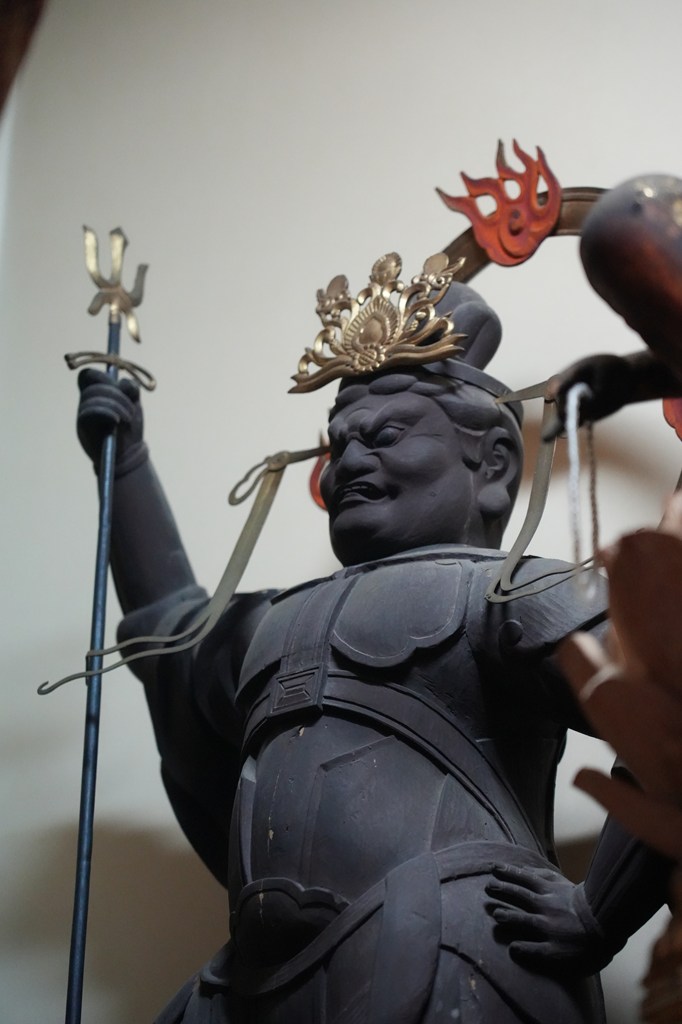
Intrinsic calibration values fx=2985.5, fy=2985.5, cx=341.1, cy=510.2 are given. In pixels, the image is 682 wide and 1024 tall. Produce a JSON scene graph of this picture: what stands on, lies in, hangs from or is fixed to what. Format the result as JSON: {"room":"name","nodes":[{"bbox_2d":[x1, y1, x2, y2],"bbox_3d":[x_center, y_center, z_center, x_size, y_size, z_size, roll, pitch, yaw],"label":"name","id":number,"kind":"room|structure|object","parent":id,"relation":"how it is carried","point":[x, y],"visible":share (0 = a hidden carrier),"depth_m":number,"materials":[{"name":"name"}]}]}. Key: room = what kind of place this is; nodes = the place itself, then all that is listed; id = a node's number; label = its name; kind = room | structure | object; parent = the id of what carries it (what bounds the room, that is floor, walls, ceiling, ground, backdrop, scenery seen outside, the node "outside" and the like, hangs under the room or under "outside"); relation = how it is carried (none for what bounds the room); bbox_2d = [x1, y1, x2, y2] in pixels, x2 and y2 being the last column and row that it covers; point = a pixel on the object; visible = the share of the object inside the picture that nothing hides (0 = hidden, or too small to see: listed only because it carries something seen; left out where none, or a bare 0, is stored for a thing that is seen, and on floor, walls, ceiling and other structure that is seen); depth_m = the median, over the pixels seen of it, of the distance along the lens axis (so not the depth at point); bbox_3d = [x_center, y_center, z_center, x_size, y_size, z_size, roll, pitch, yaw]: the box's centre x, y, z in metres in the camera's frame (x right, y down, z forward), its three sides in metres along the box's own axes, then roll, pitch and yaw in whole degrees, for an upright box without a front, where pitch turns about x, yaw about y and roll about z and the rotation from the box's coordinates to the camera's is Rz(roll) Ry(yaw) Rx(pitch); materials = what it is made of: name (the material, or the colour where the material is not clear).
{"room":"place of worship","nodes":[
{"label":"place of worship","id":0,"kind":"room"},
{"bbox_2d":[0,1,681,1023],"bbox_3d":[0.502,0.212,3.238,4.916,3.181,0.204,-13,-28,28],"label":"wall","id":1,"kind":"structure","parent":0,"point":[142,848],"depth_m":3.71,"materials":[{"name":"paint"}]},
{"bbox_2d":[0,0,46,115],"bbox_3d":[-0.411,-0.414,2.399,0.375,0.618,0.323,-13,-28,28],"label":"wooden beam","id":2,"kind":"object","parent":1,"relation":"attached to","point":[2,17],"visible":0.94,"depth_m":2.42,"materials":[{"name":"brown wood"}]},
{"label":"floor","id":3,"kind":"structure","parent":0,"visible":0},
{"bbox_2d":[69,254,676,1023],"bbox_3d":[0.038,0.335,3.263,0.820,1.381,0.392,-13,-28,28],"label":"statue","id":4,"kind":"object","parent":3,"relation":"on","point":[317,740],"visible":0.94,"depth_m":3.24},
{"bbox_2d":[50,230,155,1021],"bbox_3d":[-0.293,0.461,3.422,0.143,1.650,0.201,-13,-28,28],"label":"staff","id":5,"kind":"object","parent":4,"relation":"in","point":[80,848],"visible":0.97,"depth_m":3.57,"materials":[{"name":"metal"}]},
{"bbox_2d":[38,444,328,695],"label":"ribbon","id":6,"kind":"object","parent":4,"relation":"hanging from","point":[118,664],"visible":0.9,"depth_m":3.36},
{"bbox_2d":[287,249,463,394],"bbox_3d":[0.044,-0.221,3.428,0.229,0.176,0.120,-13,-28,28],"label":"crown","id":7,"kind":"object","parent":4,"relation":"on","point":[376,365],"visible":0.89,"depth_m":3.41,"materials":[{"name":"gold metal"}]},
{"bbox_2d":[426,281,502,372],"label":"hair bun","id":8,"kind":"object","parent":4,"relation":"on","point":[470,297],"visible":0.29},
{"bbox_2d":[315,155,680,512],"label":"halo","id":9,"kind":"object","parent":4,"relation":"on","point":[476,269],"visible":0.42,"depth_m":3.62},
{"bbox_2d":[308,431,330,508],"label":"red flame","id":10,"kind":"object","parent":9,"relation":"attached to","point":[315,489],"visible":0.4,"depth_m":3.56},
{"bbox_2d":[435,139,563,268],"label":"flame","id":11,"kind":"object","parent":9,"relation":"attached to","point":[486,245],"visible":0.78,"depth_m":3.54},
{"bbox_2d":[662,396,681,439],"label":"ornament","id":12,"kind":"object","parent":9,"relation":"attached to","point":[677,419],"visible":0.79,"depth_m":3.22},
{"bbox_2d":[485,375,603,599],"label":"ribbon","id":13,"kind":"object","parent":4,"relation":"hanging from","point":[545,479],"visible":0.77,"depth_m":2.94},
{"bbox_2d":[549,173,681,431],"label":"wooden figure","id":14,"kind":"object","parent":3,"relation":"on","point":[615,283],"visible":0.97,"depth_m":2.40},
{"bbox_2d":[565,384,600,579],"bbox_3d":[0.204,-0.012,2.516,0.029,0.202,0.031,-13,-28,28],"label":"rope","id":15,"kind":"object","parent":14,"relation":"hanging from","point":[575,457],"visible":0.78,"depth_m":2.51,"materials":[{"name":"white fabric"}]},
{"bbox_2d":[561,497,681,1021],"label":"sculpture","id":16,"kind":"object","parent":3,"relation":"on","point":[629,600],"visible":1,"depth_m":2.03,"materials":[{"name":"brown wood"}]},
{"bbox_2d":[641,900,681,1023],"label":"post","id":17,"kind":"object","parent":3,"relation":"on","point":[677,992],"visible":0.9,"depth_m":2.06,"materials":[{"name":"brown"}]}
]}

--------

Write out each entry exactly as given, but skip the pictures.

## Exercise output
Intrinsic calibration values fx=2985.5, fy=2985.5, cx=341.1, cy=510.2 are given. In pixels, the image is 682 wide and 1024 tall. Produce a JSON scene graph of this picture: what stands on, lies in, hangs from or is fixed to what. Format the result as JSON: {"room":"name","nodes":[{"bbox_2d":[x1, y1, x2, y2],"bbox_3d":[x_center, y_center, z_center, x_size, y_size, z_size, roll, pitch, yaw],"label":"name","id":number,"kind":"room|structure|object","parent":id,"relation":"how it is carried","point":[x, y],"visible":share (0 = a hidden carrier),"depth_m":number,"materials":[{"name":"name"}]}]}. Key: room = what kind of place this is; nodes = the place itself, then all that is listed; id = a node's number; label = its name; kind = room | structure | object; parent = the id of what carries it (what bounds the room, that is floor, walls, ceiling, ground, backdrop, scenery seen outside, the node "outside" and the like, hangs under the room or under "outside"); relation = how it is carried (none for what bounds the room); bbox_2d = [x1, y1, x2, y2] in pixels, x2 and y2 being the last column and row that it covers; point = a pixel on the object; visible = the share of the object inside the picture that nothing hides (0 = hidden, or too small to see: listed only because it carries something seen; left out where none, or a bare 0, is stored for a thing that is seen, and on floor, walls, ceiling and other structure that is seen); depth_m = the median, over the pixels seen of it, of the distance along the lens axis (so not the depth at point); bbox_3d = [x_center, y_center, z_center, x_size, y_size, z_size, roll, pitch, yaw]: the box's centre x, y, z in metres in the camera's frame (x right, y down, z forward), its three sides in metres along the box's own axes, then roll, pitch and yaw in whole degrees, for an upright box without a front, where pitch turns about x, yaw about y and roll about z and the rotation from the box's coordinates to the camera's is Rz(roll) Ry(yaw) Rx(pitch); materials = what it is made of: name (the material, or the colour where the material is not clear).
{"room":"place of worship","nodes":[
{"label":"place of worship","id":0,"kind":"room"},
{"bbox_2d":[0,1,681,1023],"bbox_3d":[0.502,0.212,3.238,4.916,3.181,0.204,-13,-28,28],"label":"wall","id":1,"kind":"structure","parent":0,"point":[142,848],"depth_m":3.71,"materials":[{"name":"paint"}]},
{"bbox_2d":[0,0,46,115],"bbox_3d":[-0.411,-0.414,2.399,0.375,0.618,0.323,-13,-28,28],"label":"wooden beam","id":2,"kind":"object","parent":1,"relation":"attached to","point":[2,17],"visible":0.94,"depth_m":2.42,"materials":[{"name":"brown wood"}]},
{"label":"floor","id":3,"kind":"structure","parent":0,"visible":0},
{"bbox_2d":[69,254,676,1023],"bbox_3d":[0.038,0.335,3.263,0.820,1.381,0.392,-13,-28,28],"label":"statue","id":4,"kind":"object","parent":3,"relation":"on","point":[317,740],"visible":0.94,"depth_m":3.24},
{"bbox_2d":[50,230,155,1021],"bbox_3d":[-0.293,0.461,3.422,0.143,1.650,0.201,-13,-28,28],"label":"staff","id":5,"kind":"object","parent":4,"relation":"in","point":[80,848],"visible":0.97,"depth_m":3.57,"materials":[{"name":"metal"}]},
{"bbox_2d":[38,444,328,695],"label":"ribbon","id":6,"kind":"object","parent":4,"relation":"hanging from","point":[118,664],"visible":0.9,"depth_m":3.36},
{"bbox_2d":[287,249,463,394],"bbox_3d":[0.044,-0.221,3.428,0.229,0.176,0.120,-13,-28,28],"label":"crown","id":7,"kind":"object","parent":4,"relation":"on","point":[376,365],"visible":0.89,"depth_m":3.41,"materials":[{"name":"gold metal"}]},
{"bbox_2d":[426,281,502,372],"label":"hair bun","id":8,"kind":"object","parent":4,"relation":"on","point":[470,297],"visible":0.29},
{"bbox_2d":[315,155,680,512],"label":"halo","id":9,"kind":"object","parent":4,"relation":"on","point":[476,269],"visible":0.42,"depth_m":3.62},
{"bbox_2d":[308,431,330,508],"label":"red flame","id":10,"kind":"object","parent":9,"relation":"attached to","point":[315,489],"visible":0.4,"depth_m":3.56},
{"bbox_2d":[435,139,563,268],"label":"flame","id":11,"kind":"object","parent":9,"relation":"attached to","point":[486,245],"visible":0.78,"depth_m":3.54},
{"bbox_2d":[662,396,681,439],"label":"ornament","id":12,"kind":"object","parent":9,"relation":"attached to","point":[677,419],"visible":0.79,"depth_m":3.22},
{"bbox_2d":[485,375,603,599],"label":"ribbon","id":13,"kind":"object","parent":4,"relation":"hanging from","point":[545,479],"visible":0.77,"depth_m":2.94},
{"bbox_2d":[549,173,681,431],"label":"wooden figure","id":14,"kind":"object","parent":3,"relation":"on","point":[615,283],"visible":0.97,"depth_m":2.40},
{"bbox_2d":[565,384,600,579],"bbox_3d":[0.204,-0.012,2.516,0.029,0.202,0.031,-13,-28,28],"label":"rope","id":15,"kind":"object","parent":14,"relation":"hanging from","point":[575,457],"visible":0.78,"depth_m":2.51,"materials":[{"name":"white fabric"}]},
{"bbox_2d":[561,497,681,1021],"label":"sculpture","id":16,"kind":"object","parent":3,"relation":"on","point":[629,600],"visible":1,"depth_m":2.03,"materials":[{"name":"brown wood"}]},
{"bbox_2d":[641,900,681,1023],"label":"post","id":17,"kind":"object","parent":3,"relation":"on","point":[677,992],"visible":0.9,"depth_m":2.06,"materials":[{"name":"brown"}]}
]}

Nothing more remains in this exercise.